Porque ela traz esperança e segurança
Diante de tantos desafios que o povo de Israel enfrentaria para retornar a Jerusalém, como a falta de recursos, era necessária uma palavra de esperança. E essa veio por meio do profeta Isaías. Em Isaías 40.1-2 vemos que a mensagem ao povo de Deus foi de encorajamento e esperança, pois o Senhor continuava com eles, continuava sendo seu Deus. O castigo não era algo permanente e eles já haviam pago o preço (v. 2).
O povo tinha um desafio monumental, mas faltavam-lhe os recursos para realizá-lo.

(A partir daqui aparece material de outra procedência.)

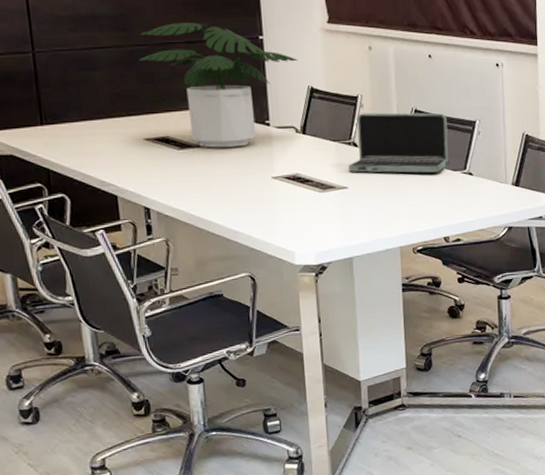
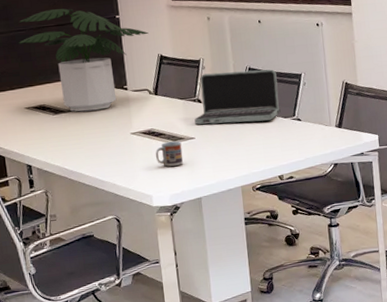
cup: none [300,190,334,219] -> present [155,141,184,167]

Se confiasse em suas próprias forças, certamente sucumbiria. Por isso o olhar deveria ser direcionado para as promessas de Deus, e não para si mesmo. Ele deveria olhar para o alto! Isaías então fala ao povo (v. 9): “Eis aí está o vosso Deus!”.
O futuro parecia sombrio, com uma dura ou impossível tarefa a realizar. Mas o profeta mostrou a grandeza do Deus a quem o povo adorava. Esse Deus era maior que as circunstâncias da vida. As coisas do passado atormentavam o povo, pois ele havia desobedecido a Deus, se envolvido com idolatria, feito alianças indevidas, cometido imoralidades, rejeitando a mensagem dos profetas. Como consequência, colheram o cativeiro. Somente uma palavra de encorajamento poderia fazê-los enxergar o futuro que os esperava.

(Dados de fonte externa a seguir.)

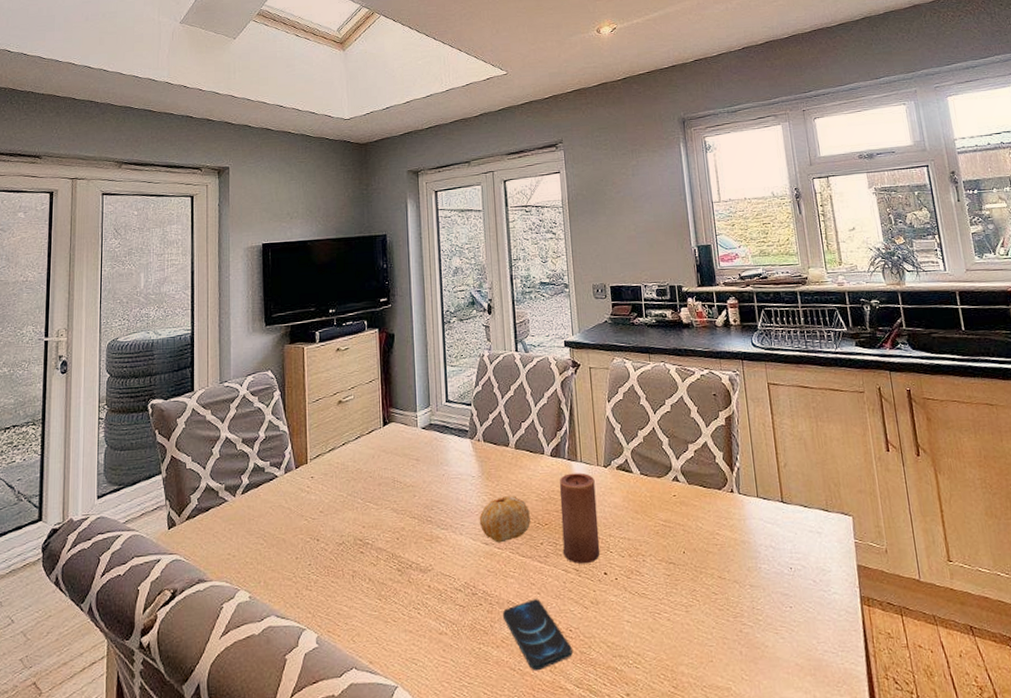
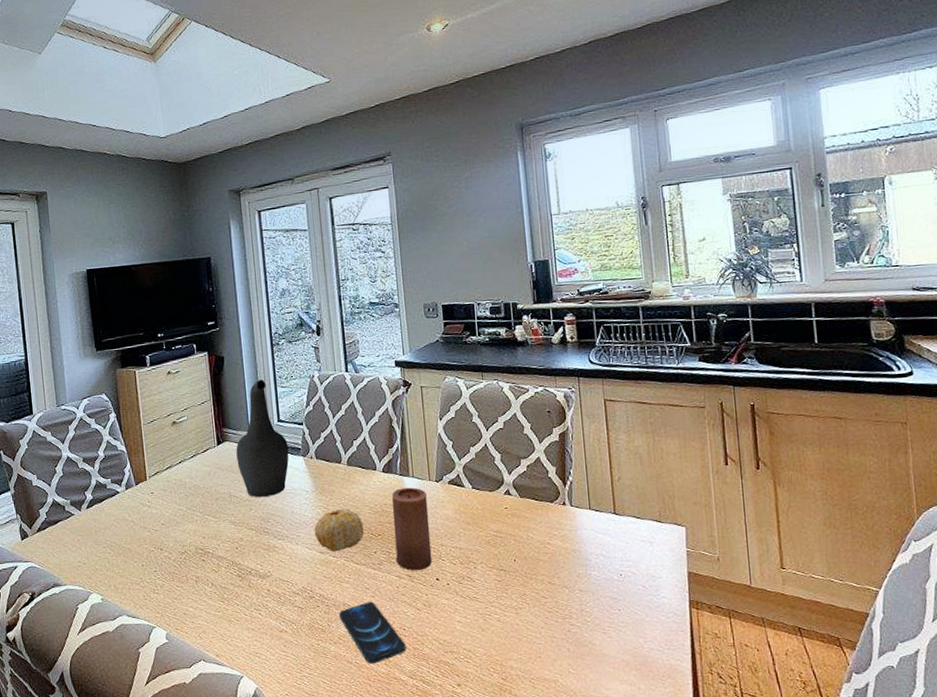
decorative vase: none [402,358,456,482] -> present [236,380,289,497]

Retornar seria uma grande alegria, mas também significaria fazer um caminho penoso, cheio de desafios. Mas com confiança em Deus tudo ficaria mais fácil. Percebe-se que a partir do v. 3 há uma ênfase na adoração, pois o povo retornaria para Jerusalém a fim de reconstruir o templo, local de adoração especial a Javé. A tarefa seria dura, mas também alegre. E o Senhor os guiaria, abrindo o caminho a seguir. As figuras e imagens que o texto apresenta, como no v. 3, indicam que o Senhor traria ao povo o seu favor. Isso também pode ser visto no v. 11. Todas as dificuldades que porventura aparecessem pelo caminho para a chegada do Senhor ou os empecilhos que bloqueassem o caminho seriam vencidos.

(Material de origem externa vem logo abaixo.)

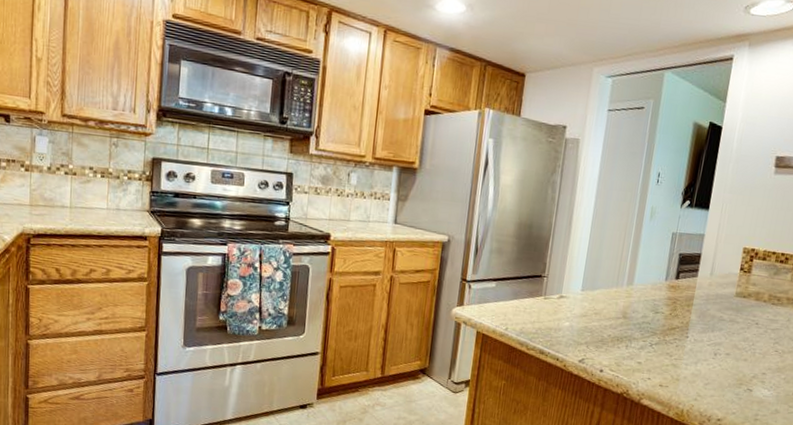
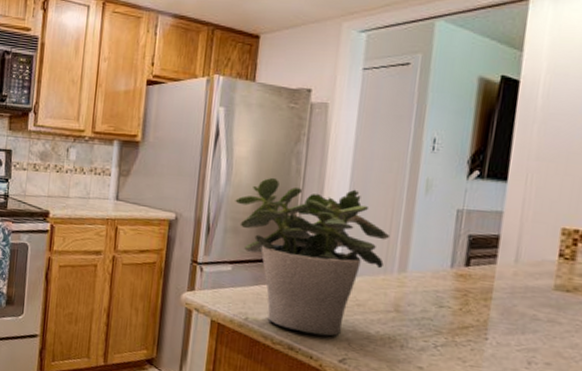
potted plant: none [500,204,623,341] -> present [235,177,391,336]

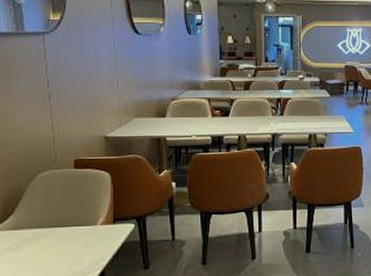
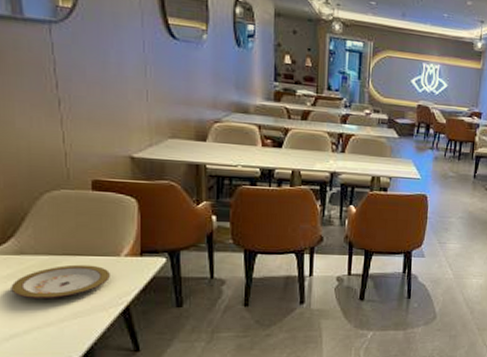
plate: none [9,234,88,269] -> present [11,264,110,299]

O v. 11 termina com uma série de verbos formulados no futuro: apascentará, recolherá, levará, guiará. São palavras que evidenciam que aquele Deus que virá com poder (v. 10) também será o provedor. Ele vem como o pastor que cuida do seu rebanho com ternura e lhe dá atenção especial. Além disso, a glória de Deus (v. 5) controla a história. Por isso o povo pode retornar à sua terra natal.
Conclusão
A palavra de Deus irá se cumprir, ainda que as aparências indiquem o contrário. Assim como aquilo que foi anunciado ao povo judeu se cumpriu após meio século ou mais, certamente tudo o mais também se cumprirá. Tudo passa e tem um fim, a erva seca e as flores murcham e caem, a vida do ser humano finda. A palavra do Senhor, porém, está firmada no céu. Ela nunca passará, porque é eterna e merece toda a confiança.
4. Imagens para a prédica
Ridderbos observa em relação ao v. 3 que, devido às condições precárias das estradas do Oriente, era feito um trabalho para que as estradas ficassem limpas e transitáveis quando os membros das famílias reais transitassem por elas. O arauto do texto proclama que o rei que se aproxima é o Senhor (v. 3) e que sua chegada será em Jerusalém.
Sobre a palavra que permanece e é digna de confiança, pode-se utilizar a ilustração feita acima sobre o escritório de padrões existente em Washington: todo peso e toda medida (polegada, litro, milímetro, jarda, galão) têm uma cópia perfeita nesse local para fins de comparação. Ali está a medida perfeita, o padrão para tudo o mais.
Bibliografia
RIDDERBOS, J. Isaías: introdução e comentário. 2. ed. São Paulo: Vida Nova, 1995.
WIERSBE, W. Warren. Comentário bíblico expositivo do Antigo Testamento: proféticos. Santo André: Geográfica, 2007. v. IV.